Review of Elizabeth R

Elizabeth R (1971)
Still Stunning in Our Eyes
21 March 2019
Nearly 50 years after this was televised, Glenda Jackson is about to storm Broadway as King Lear.

As Elizabeth I, Jackson gives one of the great performances of television. All of her intelligence and fierceness is channeled into making this Queen a person of flesh and blood, and not just a costume parade. Jackson is totally believable as the wary young princess and equally so as the weary old monarch. Her voice thunders through the ages as if it were the real voice of that ancient Queen.

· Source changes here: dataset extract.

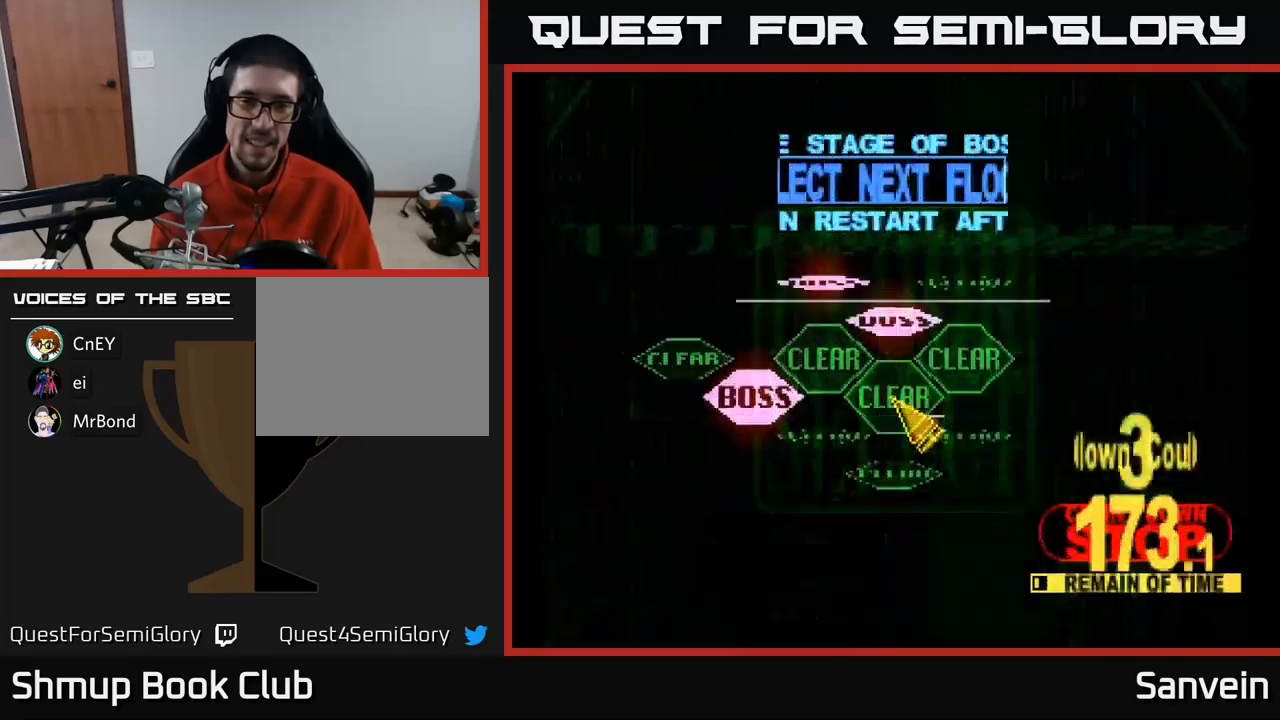
{"buttons": [], "left_stick": "center", "right_stick": "center", "events": [[33, "DPAD_UP", "down"], [100, "DPAD_RIGHT", "up"], [250, "DPAD_LEFT", "down"], [333, "DPAD_UP", "up"], [383, "DPAD_LEFT", "up"], [400, "A", "down"], [500, "A", "up"]]}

Among the cast are several familiar faces. Robert Hardy as Dudley, Robin Ellis as Essex, Vivian Pickles as Mary Stuart, Angela Thorne as Lettice, Peter Jeffrey as Philip II, Michael Williams as Alencon, Rachel Kempson as Kat, Daphne Slater as Mary I, Rosalie Crutchley as Catherine Parr, John Nettleton as Francis Bacon, Ronald Hines as Burghley, Stephen Murray as Walsingham, John Woodvine as Francis Drake, James Laurenson as Simier, Jill Balcon as Lady Cobham, and Margaretta Scott as Catherine de Medici, and all are wonderful.

While the production values are rather modest, the series is very accurate in its historical facts and paints a properly dour picture of the religious wars that plagued Elizabeth as well as the constant and endless worries about the Succession to the Throne.

Elizabeth was one of the most remarkable women in history and is here played by one of the great actresses of our time: Glenda Jackson.